Meanwhile there are a few examples how greater logistical efficiency could help reduce the cost of distribution and thereby improve cost efficiency.
Fruit South Africa, the association of all South African fruit producers. has been trying to reach out to the poultry importers in SA to combine poultry import flows with South African fruit export flows. The plan would be to ship reefer containers by rail to/from the ports of Durban and or Cape Town and use the same containers for poultry imports covering demand in the area near Johannesburg. Citrus, mango and avocado exports from the North of the country could be transported by rail internally or for export via the main seaports.
This potentially groundbreaking proposal was put forward as a joint initiative of the FSA at the Cool Logistics Global Conference in Bremen last year although little has been heard since. According to Andy Connell from A-bar-C Services, the FSA is still trying to appoint a candidate who would be responsible for a joined-up approach between the different fruit export sectors.
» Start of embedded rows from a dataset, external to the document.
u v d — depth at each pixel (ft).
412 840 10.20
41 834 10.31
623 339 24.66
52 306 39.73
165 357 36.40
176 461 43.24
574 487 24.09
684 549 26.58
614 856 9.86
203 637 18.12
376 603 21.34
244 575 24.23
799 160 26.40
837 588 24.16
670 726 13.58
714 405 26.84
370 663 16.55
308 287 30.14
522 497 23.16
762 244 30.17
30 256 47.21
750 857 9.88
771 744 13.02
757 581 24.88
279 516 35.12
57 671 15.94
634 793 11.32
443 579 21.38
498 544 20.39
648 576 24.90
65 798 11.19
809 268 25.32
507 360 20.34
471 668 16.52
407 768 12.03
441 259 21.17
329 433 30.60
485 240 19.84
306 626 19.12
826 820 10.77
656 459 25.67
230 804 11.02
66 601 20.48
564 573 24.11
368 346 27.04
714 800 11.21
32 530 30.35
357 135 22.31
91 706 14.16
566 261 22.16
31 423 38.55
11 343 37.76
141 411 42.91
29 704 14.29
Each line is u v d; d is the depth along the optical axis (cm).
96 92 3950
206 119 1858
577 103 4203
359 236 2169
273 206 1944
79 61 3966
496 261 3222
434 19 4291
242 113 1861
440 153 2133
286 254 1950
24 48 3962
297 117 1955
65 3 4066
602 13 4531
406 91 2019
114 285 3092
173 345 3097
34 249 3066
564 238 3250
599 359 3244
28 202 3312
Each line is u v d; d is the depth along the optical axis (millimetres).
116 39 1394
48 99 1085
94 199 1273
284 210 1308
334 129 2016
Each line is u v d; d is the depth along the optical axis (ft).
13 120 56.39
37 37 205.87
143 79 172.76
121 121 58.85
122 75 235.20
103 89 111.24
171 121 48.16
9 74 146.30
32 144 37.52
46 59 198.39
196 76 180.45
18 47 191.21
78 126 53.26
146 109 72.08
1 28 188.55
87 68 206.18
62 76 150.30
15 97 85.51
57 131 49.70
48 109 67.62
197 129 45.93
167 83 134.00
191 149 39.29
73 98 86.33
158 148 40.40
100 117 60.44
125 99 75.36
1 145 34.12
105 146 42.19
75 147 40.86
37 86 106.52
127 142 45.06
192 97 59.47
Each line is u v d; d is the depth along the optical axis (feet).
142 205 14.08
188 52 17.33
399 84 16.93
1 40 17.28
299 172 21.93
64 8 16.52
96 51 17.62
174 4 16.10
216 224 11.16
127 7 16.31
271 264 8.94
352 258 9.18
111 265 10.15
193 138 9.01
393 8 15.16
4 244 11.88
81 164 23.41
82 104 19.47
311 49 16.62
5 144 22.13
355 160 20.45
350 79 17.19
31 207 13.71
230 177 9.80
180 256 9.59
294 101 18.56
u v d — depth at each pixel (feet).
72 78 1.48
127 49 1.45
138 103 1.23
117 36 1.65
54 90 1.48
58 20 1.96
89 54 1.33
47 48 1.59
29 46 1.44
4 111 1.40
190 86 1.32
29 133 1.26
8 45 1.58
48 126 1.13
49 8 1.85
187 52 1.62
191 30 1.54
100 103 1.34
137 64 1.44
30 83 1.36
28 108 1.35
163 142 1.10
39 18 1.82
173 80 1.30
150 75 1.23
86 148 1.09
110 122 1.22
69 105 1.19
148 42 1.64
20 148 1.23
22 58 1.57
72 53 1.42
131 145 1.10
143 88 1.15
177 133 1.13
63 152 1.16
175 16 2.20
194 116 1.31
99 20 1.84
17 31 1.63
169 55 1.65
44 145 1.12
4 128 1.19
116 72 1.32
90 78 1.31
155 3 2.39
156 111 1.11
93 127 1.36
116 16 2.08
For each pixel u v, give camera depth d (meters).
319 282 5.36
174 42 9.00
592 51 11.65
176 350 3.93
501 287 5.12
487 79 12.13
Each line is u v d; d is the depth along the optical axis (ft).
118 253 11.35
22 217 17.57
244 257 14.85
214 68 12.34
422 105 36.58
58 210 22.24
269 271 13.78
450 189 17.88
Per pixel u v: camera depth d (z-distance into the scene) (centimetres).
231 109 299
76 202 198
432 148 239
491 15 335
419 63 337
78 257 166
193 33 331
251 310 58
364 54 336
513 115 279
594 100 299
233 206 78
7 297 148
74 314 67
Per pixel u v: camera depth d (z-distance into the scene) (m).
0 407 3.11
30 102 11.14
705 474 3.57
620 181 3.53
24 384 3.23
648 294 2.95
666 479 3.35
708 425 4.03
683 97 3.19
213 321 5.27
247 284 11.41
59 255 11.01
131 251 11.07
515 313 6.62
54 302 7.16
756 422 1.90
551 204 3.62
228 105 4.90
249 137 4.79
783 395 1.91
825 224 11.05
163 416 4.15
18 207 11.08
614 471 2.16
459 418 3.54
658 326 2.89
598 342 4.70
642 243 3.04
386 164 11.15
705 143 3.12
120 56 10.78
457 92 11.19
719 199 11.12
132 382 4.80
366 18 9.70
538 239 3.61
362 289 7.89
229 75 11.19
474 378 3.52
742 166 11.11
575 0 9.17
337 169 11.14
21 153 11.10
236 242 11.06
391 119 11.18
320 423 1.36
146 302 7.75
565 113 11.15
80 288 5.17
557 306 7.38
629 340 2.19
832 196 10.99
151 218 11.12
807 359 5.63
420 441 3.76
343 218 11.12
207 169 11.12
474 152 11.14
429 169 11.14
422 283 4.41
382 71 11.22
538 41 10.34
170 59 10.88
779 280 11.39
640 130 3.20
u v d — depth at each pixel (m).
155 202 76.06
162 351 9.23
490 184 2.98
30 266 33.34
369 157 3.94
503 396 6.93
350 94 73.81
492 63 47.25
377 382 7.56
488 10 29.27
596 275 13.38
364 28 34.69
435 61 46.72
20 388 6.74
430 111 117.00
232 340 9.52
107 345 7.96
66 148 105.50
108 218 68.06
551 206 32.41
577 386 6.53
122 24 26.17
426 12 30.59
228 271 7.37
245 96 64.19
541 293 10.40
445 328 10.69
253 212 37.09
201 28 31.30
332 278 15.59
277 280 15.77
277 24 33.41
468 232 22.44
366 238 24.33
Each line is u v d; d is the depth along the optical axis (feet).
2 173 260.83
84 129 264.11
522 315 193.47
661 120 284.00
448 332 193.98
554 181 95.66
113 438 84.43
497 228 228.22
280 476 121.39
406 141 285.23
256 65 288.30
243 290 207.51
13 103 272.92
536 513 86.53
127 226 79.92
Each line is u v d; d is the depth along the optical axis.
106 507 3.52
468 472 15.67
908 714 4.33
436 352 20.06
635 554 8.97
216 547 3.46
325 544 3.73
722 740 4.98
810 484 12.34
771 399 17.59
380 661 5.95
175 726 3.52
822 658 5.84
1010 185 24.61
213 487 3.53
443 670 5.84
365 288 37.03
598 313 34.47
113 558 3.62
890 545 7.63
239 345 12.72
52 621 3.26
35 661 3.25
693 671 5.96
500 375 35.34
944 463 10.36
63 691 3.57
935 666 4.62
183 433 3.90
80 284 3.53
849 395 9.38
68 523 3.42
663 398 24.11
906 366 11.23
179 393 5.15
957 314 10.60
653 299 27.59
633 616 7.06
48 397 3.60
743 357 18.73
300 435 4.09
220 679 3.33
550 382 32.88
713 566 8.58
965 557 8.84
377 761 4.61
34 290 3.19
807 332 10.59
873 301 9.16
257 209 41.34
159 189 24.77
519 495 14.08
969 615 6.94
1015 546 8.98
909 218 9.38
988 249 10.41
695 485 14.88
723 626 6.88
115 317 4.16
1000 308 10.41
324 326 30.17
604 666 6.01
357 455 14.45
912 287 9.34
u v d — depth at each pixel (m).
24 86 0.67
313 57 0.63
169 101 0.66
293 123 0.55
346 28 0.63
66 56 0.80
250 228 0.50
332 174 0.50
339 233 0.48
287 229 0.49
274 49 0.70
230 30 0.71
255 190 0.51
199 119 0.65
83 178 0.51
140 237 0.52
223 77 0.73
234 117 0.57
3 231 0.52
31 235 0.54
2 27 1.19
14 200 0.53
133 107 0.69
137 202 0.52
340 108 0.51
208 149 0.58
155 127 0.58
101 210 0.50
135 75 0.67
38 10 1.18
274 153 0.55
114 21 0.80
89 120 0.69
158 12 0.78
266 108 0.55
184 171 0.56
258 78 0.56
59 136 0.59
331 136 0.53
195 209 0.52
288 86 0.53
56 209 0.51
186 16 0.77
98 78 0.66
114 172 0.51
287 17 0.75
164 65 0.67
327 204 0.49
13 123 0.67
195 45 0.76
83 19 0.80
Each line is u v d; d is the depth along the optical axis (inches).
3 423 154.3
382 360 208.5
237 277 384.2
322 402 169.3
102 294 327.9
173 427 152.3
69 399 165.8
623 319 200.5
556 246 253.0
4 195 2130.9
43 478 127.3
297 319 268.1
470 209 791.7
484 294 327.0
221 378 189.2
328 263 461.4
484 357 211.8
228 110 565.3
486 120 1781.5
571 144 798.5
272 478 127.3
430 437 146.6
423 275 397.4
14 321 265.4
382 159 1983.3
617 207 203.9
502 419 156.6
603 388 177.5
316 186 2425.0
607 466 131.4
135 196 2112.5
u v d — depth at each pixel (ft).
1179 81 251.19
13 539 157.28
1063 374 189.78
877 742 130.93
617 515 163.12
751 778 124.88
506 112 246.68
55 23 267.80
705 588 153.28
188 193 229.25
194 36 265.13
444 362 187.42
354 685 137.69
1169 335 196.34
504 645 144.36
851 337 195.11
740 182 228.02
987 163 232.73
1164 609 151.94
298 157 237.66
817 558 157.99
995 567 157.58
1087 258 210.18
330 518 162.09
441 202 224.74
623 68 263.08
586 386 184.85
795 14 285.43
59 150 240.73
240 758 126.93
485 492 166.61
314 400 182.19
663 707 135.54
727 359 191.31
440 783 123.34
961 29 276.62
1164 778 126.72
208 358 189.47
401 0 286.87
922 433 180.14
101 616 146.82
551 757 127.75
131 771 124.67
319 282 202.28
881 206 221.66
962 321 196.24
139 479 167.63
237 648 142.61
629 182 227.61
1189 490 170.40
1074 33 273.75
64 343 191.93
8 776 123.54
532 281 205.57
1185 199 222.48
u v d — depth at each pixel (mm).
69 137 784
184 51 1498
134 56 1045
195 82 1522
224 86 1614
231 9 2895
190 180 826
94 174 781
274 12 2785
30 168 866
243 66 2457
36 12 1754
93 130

It would therefore appear that overcoming divisions among the fruit trade is more difficult than expected. The prospect of being able to compete more effectively on world markets by slashing logistical costs is compelling.
As always in both rail and sea transport the challenge is to find solutions that work in both directions so as to maximize asset utilization. Ships as well as railcars only earn money when they are full, not empty.
Another creative solution could be to use so-called Non-Operating Reefers (NOR) carrying products such as mobile phones from China to South Africa and thus slash empty repositioning costs for reefers into SA where there is always a great demand for reefers. At present mobile phones and other goods that would clearly benefit from temperature control arrive mostly in dry containers.
Although it is very difficult to establish the proportion of logistics costs as a proportion of selling costs, logistics remains the ‘elephant in the room’, which no one is prepared to tackle largely due to a lack of imagination
Everyone knows about this, but as long as in-fighting and parochial interests prevail what chance is there to tackle problems of rising protectionism and fear?